■ INPUT DATA ■
------------------------------------
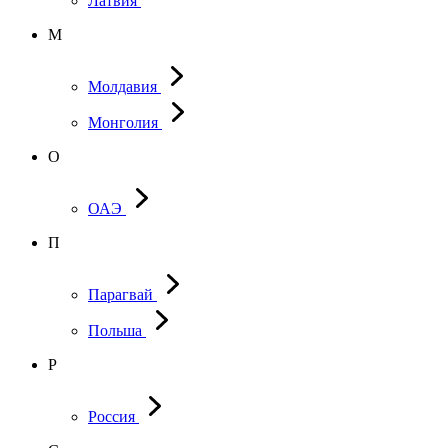
Латвия
М
Молдавия
Монголия
О
ОАЭ
П
Парагвай
Польша
Р
Россия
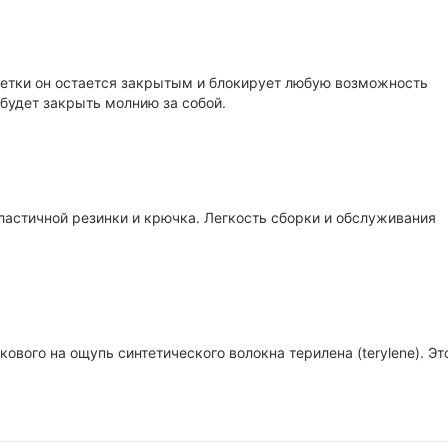
 сетки он остается закрытым и блокирует любую возможность
абудет закрыть молнию за собой.
ластичной резинки и крючка. Легкость сборки и обслуживания
кового на ощупь синтетического волокна терилена (terylene). Эт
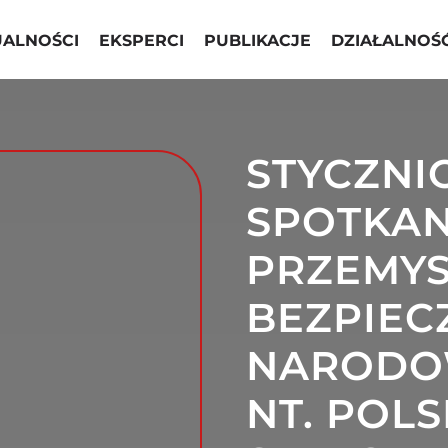
UALNOŚCI
EKSPERCI
PUBLIKACJE
DZIAŁALNOŚ
STYCZN
SPOTKAN
PRZEMY
BEZPIE
NAROD
NT. POL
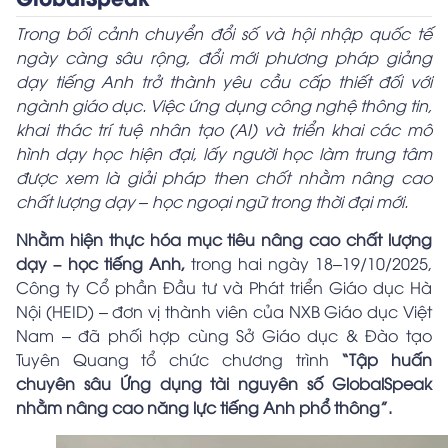
Trong bối cảnh chuyển đổi số và hội nhập quốc tế
ngày càng sâu rộng, đổi mới phương pháp giảng
dạy tiếng Anh trở thành yêu cầu cấp thiết đối với
ngành giáo dục. Việc ứng dụng công nghệ thông tin,
khai thác trí tuệ nhân tạo (AI) và triển khai các mô
hình dạy học hiện đại, lấy người học làm trung tâm
được xem là giải pháp then chốt nhằm nâng cao
chất lượng dạy – học ngoại ngữ trong thời đại mới.
Nhằm hiện thực hóa mục tiêu nâng cao chất lượng
dạy – học tiếng Anh,
trong hai ngày 18–19/10/2025,
Công ty Cổ phần Đầu tư và Phát triển Giáo dục Hà
Nội (HEID) – đơn vị thành viên của NXB Giáo dục Việt
Nam – đã phối hợp cùng Sở Giáo dục & Đào tạo
Tuyên Quang tổ chức chương trình
“Tập huấn
chuyên sâu Ứng dụng tài nguyên số GlobalSpeak
nhằm nâng cao năng lực tiếng Anh phổ thông”.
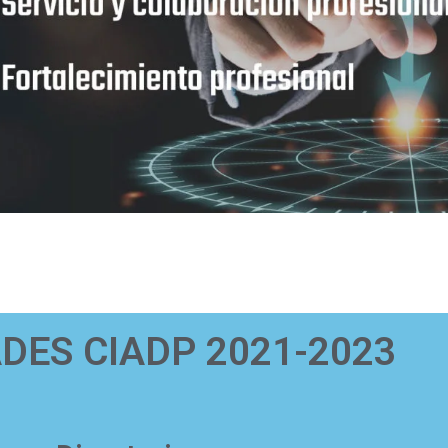
DES CIADP 2021-2023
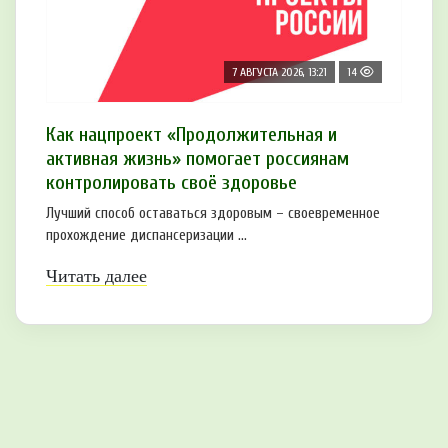
7 АВГУСТА 2026, 13:21
14
Как нацпроект «Продолжительная и
активная жизнь» помогает россиянам
контролировать своё здоровье
Лучший способ оставаться здоровым – своевременное
прохождение диспансеризации ...
Читать далее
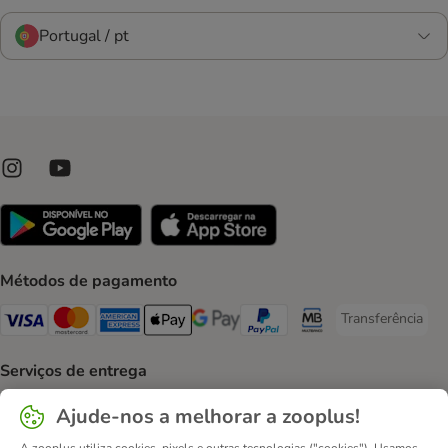
Portugal / pt
Métodos de pagamento
Transferência
Transferência P
Visa Payment Method
Mastercard Payment Method
American Express Payment Method
Apple Pay Payment Method
Google Pay Payment Method
PayPal Payment Method
Multibanco Payment Met
Serviços de entrega
GLS Shipping Method
CTTExpress Shipping Method
InPost Shipping Method
Paack Shipping Method
Ajude-nos a melhorar a zooplus!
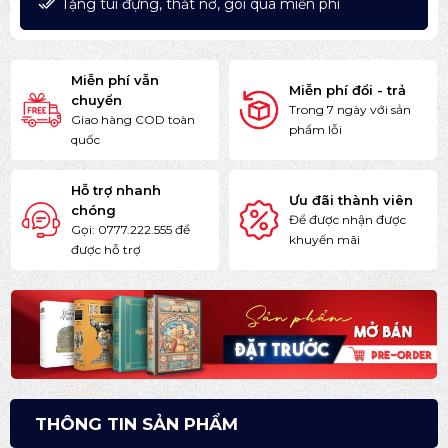
Tặng túi đựng, thắt nơ, gói quà miễn phí
Miễn phí vẫn
Miễn phí đổi - trả
chuyển
Trong 7 ngày với sản
Giao hàng COD toàn
phẩm lỗi
quốc
Hỗ trợ nhanh
Ưu đãi thành viên
chóng
Để được nhận được
Gọi: 0777.222.555 để
khuyến mãi
được hỗ trợ
THÔNG TIN SẢN PHẨM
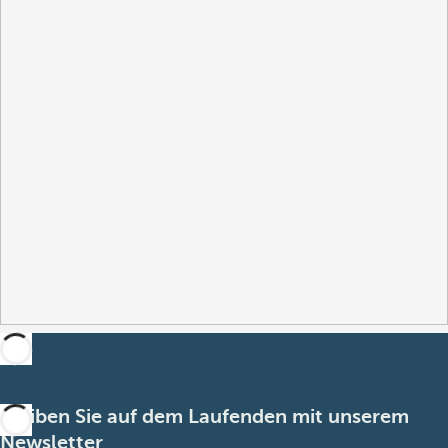
Bleiben Sie auf dem Laufenden mit unserem
Newsletter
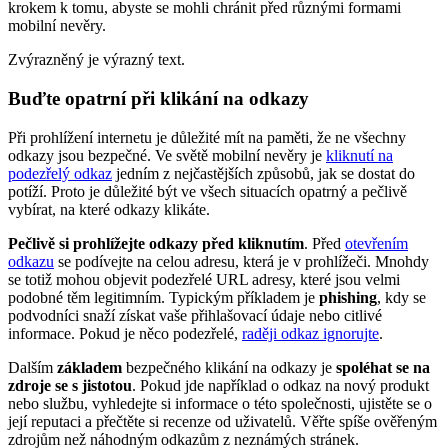
krokem k tomu, abyste se mohli chránit před různými formami
mobilní nevěry.
Zvýrazněný je výrazný text.
Buďte opatrní při klikání na odkazy
Při prohlížení internetu je důležité mít na paměti, že ne všechny
odkazy jsou bezpečné. Ve světě mobilní nevěry je
kliknutí na
podezřelý odkaz
jedním z nejčastějších způsobů, jak se dostat do
potíží. Proto je důležité být ve všech situacích opatrný a pečlivě
vybírat, na které odkazy klikáte.
Pečlivě si prohlížejte odkazy před kliknutím
. Před
otevřením
odkazu
se podívejte na celou adresu, která je v prohlížeči. Mnohdy
se totiž mohou objevit podezřelé URL adresy, které jsou velmi
podobné těm legitimním. Typickým příkladem je
phishing
, kdy se
podvodníci snaží získat vaše přihlašovací údaje nebo citlivé
informace. Pokud je něco podezřelé,
raději odkaz ignorujte
.
Dalším
základem
bezpečného klikání na odkazy je
spoléhat se na
zdroje se s jistotou
. Pokud jde například o odkaz na nový produkt
nebo službu, vyhledejte si informace o této společnosti, ujistěte se o
její reputaci a přečtěte si recenze od uživatelů. Věřte spíše ověřeným
zdrojům než náhodným odkazům z neznámých stránek.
------------------------------------
■ ASSIGNED TASK ■
What is needed is an exact copy of the lines from the beginning of the data through the line containing "ngành giáo dục.", both included, without any pictures.

■ RESPONSE BOX ■
Латвия
М
Молдавия
Монголия
О
ОАЭ
П
Парагвай
Польша
Р
Россия
 сетки он остается закрытым и блокирует любую возможность
абудет закрыть молнию за собой.
ластичной резинки и крючка. Легкость сборки и обслуживания
кового на ощупь синтетического волокна терилена (terylene). Эт
UALNOŚCI
EKSPERCI
PUBLIKACJE
DZIAŁALNOŚ
STYCZN
SPOTKAN
PRZEMY
BEZPIE
NAROD
NT. POL
Trong bối cảnh chuyển đổi số và hội nhập quốc tế
ngày càng sâu rộng, đổi mới phương pháp giảng
dạy tiếng Anh trở thành yêu cầu cấp thiết đối với
ngành giáo dục. Việc ứng dụng công nghệ thông tin,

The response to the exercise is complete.